→ WHAT IS BEING ASKED
Rewrite the items from the first line through the line containing "anunciada pelo procurador-geral", replacing every "ShaveSafe" with "ShaveCare" and leaving everything else unchanged.

Stored records:
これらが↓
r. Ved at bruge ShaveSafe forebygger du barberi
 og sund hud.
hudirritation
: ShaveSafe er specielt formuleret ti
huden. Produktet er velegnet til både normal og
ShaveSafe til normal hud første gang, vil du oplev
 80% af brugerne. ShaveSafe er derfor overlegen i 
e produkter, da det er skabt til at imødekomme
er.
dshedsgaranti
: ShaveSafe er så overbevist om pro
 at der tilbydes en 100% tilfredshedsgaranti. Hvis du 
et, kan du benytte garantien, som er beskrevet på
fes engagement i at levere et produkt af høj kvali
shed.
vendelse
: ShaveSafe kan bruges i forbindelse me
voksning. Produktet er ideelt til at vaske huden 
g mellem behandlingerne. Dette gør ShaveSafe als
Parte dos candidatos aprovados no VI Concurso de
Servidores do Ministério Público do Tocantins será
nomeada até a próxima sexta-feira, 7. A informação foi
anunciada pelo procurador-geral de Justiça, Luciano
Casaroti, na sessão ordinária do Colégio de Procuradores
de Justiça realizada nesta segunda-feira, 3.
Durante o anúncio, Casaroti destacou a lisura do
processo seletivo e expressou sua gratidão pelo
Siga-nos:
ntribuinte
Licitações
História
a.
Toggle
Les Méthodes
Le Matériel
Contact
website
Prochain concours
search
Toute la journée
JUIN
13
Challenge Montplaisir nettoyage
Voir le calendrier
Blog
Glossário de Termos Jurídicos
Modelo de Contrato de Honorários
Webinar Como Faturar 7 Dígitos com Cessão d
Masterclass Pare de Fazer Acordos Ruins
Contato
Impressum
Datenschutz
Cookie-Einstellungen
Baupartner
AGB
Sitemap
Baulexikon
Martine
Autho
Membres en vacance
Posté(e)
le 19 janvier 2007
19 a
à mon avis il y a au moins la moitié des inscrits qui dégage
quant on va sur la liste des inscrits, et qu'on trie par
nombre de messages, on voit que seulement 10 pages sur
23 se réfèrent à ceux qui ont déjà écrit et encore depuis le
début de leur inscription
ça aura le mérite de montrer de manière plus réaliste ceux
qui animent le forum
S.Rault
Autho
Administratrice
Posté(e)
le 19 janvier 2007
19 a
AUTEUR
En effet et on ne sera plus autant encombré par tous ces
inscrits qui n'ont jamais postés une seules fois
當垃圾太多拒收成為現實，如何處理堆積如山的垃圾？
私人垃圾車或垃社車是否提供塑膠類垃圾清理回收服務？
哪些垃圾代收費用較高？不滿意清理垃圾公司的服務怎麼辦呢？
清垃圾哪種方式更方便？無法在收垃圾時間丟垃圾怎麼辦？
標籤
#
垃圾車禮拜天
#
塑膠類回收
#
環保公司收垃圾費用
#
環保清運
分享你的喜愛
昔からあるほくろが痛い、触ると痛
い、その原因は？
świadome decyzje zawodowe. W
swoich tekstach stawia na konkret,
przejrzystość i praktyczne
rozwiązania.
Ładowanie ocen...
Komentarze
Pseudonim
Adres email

→ TASK OUTPUT
これらが↓
r. Ved at bruge ShaveCare forebygger du barberi
 og sund hud.
hudirritation
: ShaveCare er specielt formuleret ti
huden. Produktet er velegnet til både normal og
ShaveCare til normal hud første gang, vil du oplev
 80% af brugerne. ShaveCare er derfor overlegen i 
e produkter, da det er skabt til at imødekomme
er.
dshedsgaranti
: ShaveCare er så overbevist om pro
 at der tilbydes en 100% tilfredshedsgaranti. Hvis du 
et, kan du benytte garantien, som er beskrevet på
fes engagement i at levere et produkt af høj kvali
shed.
vendelse
: ShaveCare kan bruges i forbindelse me
voksning. Produktet er ideelt til at vaske huden 
g mellem behandlingerne. Dette gør ShaveCare als
Parte dos candidatos aprovados no VI Concurso de
Servidores do Ministério Público do Tocantins será
nomeada até a próxima sexta-feira, 7. A informação foi
anunciada pelo procurador-geral de Justiça, Luciano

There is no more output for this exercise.